This time last week, Jameel Rush was still rewriting. Temple administrators had asked if he'd salt his graduation speech with a few autobiographical details. He struggled with their request.
Sometime's it's hard to recognize that you, yourself, are the story. But what a story.
I couldn't help but imagine my own version of Rush's speech, which he is to deliver today:
Dear fellow graduates:
Since I was 13 I've lived four doors down from Temple University, but that was a greater distance than it looks.
Home was the Norris homes. It's mom, dad, sister, brother and me. I'm the first of the lot to graduate from college.
My mom's here today. It's her 50th birthday. She's a social worker. That's her crying with my dad. He's a cook at Dave & Buster's. I'm hoping some more relatives have been able to get the time off to make the short trip. Two aunts work in Temple's financial aid office. Two more are secretaries. An uncle works in maintenance. I ordered 30 tickets.
In my family we're not afraid of work. I've held down two part-time jobs in addition to carrying a full load at Temple. I'm graduating with a 3.33 average, a degree in human resources, and a job at Aramark in the wings.
Before I go, though, a little suggestion for the next orientation. Stop telling students taking the Regional Rail not to use the stairs on the Norris Street side because that's "the bad side."
That's my side. It's not so bad.
Dad - Clarence Rush, 57, opens the front door and calls quietly for Jameel. The house is small and clean. Fish in the living room tank. Toys in a box for sister Anisha's son, Amir.
We're just starting to discuss the view - they live across from a university parking lot, and that's a vast improvement over the trash-collecting field that used to be there - when younger brother Maurice, a Temple freshman, knocks on the door.
Jameel searches his brother's face through the window.
"He doesn't look happy. Looks like a bad final in accounting."
Maurice walks in, marching his portfolio straight to his father.
He's earned a 97, points off for some stylistic flubs in the table of contents. "I got lazy," Maurice teases.
Clarence, a Vietnam vet, tells how he fought for his sons to go to college. "We had recruiters coming around here, knocking on the door, and I said, 'No, no no!' I already spend my life worrying about my sons. I can't go to sleep at night till they're in the door. I ask them if they've eaten, if they're all right. I worry every night. I don't know if they know that. And they're good kids."
Jameel listens, eyes on his father. He waits for the man to finish before continuing with his own story.

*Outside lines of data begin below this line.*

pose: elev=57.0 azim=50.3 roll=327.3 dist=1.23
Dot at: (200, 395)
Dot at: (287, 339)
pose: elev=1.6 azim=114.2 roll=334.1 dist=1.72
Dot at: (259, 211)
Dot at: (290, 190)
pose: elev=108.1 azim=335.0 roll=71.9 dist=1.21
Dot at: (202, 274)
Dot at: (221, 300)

It was Miss Ross from Wanamaker Middle School who gave him the first push. He wrote a paper for her - he can't remember the subject - and she threw it back for revision. "I went home complaining to my mom, 'My paper is as good as anybody else's.' " His mother made him rewrite it.

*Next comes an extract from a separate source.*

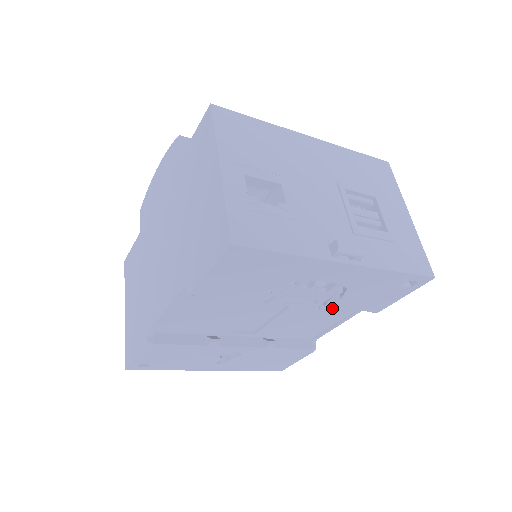
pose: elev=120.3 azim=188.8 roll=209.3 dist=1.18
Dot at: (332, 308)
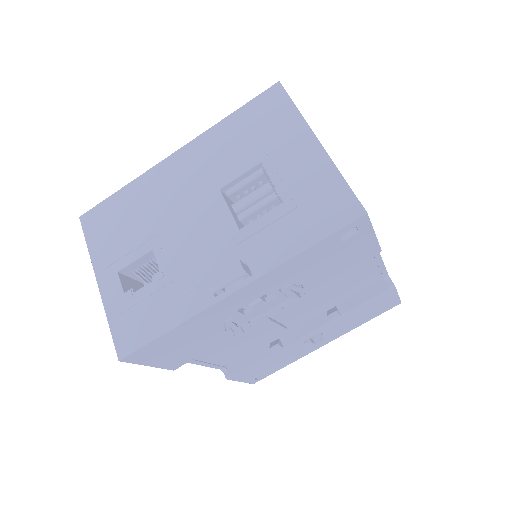
Dot at: occluded
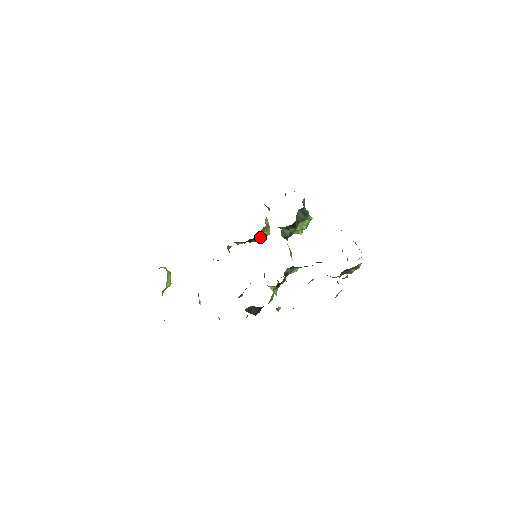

Miss Ross encouraged him to apply to Central High School, one of the city's top academic magnets. There, he says, he got used to not being one of the smartest in his class.

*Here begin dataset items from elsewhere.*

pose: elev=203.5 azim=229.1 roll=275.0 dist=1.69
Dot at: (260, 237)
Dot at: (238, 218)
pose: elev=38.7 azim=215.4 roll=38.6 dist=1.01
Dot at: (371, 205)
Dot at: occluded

At Temple, too. But few were going to outwork him. He bused dishes at a catering hall, worked at a car wash, interned for the city Personnel Department while running the college's human resources organization and presiding over the Greater Exodus Baptist Church youth choir.
Since November, he's known he'd be working for Aramark's human resources department, starting at a higher salary than either parent makes.
He hopes to save enough to buy a house - keep his folks from having to pay any more rent.
David Zitarelli, a math professor at Temple, said his committee selected Rush to speak because of the way he extolled hard work when celebrating Temple founder Russell Conwell's ideal of educating the community, of finding the diamonds in the rough.
Jameel Rush being a shining example.